Pfizer’s Ngenla Approve for Pediatric Growth Hormone Deficiency in South Korea
Ngenla becomes a reimbursable treatment, posing a challenge to the $180.5 million growth hormone market.
On February 2, 2023, Pfizer Korea's "Ngenla Prefilled Pen Injection" received approval in South Korea for the treatment of pediatric growth hormone deficiency. As of September 1, this treatment is now covered by insurance, raising questions about its potential impact on the existing $180.5 million growth hormone market, primarily dominated by daily administration products.
Ngenla, containing "Somatrogon" as its active ingredient, is now covered by insurance for treating pediatric growth deficiency caused by pituitary growth hormone secretion disorders in children aged 3 and older. It is available in two approved doses: 24mg and 60mg.
Currently, the market mainly offers growth hormone products based on "Somatropin." Eight product groups are available, including LG Chem's "Eutropin," Dong-A ST's "Growtropin-2," Merck Korea's "Saizen," Novo Nordisk's "Norditropin NordiFlex," Pfizer Korea's "Genotropin," Scigen Korea's "Scitropin," Ferring Korea's "Zomacton," and LG Chem's "Declage."
According to IQVIA, a market research organization, last year's total sales in the domestic Somatropin product market amounted to approximately $179.5 million. The top-selling product was Eutropin, with $63.8 million in sales, followed closely by Growtropin-2 with $35.6 million, Saizen with $24.8 million, Norditropin NordiFlex with $23.4 million, and the Genotropin product group (Genotropin Pfizer, Genotropin GoQuick) with $23.1 million.
Currently, these products share the same insurance coverage criteria as Ngenla for pediatric growth hormone deficiency. To be eligible for partial patient cost-sharing, patients must meet specific criteria: their height must fall below the 3rd percentile for their chronological age, confirmed through two or more growth hormone stimulation tests.
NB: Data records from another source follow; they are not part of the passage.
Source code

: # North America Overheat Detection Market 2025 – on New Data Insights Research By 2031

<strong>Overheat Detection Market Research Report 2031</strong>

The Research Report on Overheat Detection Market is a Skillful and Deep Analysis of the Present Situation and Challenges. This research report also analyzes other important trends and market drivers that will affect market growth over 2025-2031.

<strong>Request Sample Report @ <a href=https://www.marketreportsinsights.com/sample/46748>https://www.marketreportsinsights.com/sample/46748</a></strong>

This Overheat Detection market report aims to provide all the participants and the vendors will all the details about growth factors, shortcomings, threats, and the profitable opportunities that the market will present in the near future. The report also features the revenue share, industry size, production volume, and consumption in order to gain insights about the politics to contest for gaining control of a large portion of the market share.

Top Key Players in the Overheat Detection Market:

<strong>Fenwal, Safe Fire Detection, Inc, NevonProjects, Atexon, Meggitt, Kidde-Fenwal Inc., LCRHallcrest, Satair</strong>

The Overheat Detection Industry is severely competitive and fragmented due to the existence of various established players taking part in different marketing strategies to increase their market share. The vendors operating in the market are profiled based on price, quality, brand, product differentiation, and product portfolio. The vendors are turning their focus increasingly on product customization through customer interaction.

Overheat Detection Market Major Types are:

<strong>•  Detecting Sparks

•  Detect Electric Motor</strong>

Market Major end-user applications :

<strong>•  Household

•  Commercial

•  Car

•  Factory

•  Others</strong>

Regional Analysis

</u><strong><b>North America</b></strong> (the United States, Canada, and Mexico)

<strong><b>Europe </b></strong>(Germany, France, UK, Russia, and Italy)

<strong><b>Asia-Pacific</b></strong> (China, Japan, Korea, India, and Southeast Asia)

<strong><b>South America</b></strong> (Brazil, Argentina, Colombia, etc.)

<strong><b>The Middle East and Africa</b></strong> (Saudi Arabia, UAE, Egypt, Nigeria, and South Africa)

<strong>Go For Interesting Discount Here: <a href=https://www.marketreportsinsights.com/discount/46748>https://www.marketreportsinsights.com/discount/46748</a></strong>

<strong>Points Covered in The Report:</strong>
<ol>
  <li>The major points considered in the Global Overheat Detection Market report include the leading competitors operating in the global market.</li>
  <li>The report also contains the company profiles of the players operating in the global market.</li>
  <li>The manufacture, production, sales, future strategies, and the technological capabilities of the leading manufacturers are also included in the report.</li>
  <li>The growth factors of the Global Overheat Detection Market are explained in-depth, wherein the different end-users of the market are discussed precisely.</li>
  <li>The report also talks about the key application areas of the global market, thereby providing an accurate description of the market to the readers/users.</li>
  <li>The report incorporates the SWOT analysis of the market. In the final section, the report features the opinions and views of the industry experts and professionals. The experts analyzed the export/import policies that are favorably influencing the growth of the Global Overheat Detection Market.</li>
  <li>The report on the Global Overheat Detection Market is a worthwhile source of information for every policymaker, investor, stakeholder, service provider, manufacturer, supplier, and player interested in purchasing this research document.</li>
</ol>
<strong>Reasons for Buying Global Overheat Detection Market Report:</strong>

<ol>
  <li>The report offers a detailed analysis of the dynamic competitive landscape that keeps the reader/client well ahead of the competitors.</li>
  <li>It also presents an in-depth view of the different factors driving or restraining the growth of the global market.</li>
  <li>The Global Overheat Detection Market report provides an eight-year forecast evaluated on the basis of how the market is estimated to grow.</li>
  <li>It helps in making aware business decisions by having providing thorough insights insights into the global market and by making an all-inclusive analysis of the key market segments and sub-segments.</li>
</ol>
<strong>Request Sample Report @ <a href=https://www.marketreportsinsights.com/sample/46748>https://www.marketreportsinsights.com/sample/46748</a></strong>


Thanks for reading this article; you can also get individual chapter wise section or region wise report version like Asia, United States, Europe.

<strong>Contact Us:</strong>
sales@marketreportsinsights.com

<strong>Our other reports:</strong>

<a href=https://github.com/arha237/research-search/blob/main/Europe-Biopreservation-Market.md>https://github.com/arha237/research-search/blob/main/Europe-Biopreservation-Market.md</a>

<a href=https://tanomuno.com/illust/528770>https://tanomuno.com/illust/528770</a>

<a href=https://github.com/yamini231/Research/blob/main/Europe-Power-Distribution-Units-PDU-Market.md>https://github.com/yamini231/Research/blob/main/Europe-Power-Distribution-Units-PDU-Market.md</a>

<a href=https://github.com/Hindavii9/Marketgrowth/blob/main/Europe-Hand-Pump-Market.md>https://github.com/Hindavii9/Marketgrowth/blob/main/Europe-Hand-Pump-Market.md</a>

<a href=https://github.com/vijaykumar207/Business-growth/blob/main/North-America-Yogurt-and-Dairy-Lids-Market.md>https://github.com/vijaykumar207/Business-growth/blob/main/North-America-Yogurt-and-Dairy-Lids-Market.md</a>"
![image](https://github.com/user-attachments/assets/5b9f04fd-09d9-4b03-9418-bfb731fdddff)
Additionally, they must be pediatric patients aged 3 or older with growth hormone secretion disorders where bone age is less than chronological age. Treatment can begin at the age of 3 years in chronological age and continue until bone growth plates close. However, insurance coverage only applies up to a bone age of 14-15 years for females and 15-16 years for males. Patients whose height exceeds 153 cm for females and 165 cm for males will be responsible for covering the full cost themselves.
With Ngenla and existing growth hormone products now on par for pediatric growth hormone deficiency patients, clinicians are evaluating which product may improve patient compliance. During a Pfizer Korea press conference on September 14th, Dr. Hyun-Wook Chae, a pediatric endocrinologist at Gangnam Severance Hospital, emphasized that the crucial factors in pediatric growth hormone deficiency treatment are the speed and duration of growth hormone therapy, underlining the importance of timely and continuous treatment for these patients.
Dr. Chae stressed the significance of long-term treatment compliance. Traditional Somatropin products required patients to receive injections 6-7 times a week, with missing injections three or more times a week significantly slowing down growth rates. To enhance compliance, he suggested that the development of a similar injection with extended dosing intervals and reduced injections would be the optimal approach.
In a global Phase 3 clinical trial involving 228 pediatric patients aged 3 to under 7 with growth hormone deficiency, the Ngenla group demonstrated an annual growth rate of height of 10.1 cm at the 12-month mark, compared to the Genotropin group's growth rate of 9.78 cm per year from daily growth hormone injections. This resulted in a difference of 0.33 cm (95% CI: -0.24, 0.89) in annual height growth between the two formulations. Pfizer used these results to secure Ngenla's approval, demonstrating its non-inferiority compared to traditional Somatropin products.
However, Ngenla exhibited a higher incidence of adverse reactions related to injection pain compared to traditional Somatropin products. The Ngenla group reported 868 adverse reactions, while the Genotropin group reported 570 adverse reactions. Most of the adverse reactions associated with Ngenla were related to "injection pain" due to the larger once-a-week dosage, which researchers generally found tolerable.
Industry experts continue to express interest in once-weekly growth hormone formulations, given the pediatric target audience and the desire to reduce the psychological and physical burden of injections. There is significant anticipation regarding whether the newly reimbursed Ngenla will impact the growth hormone product market in the coming months.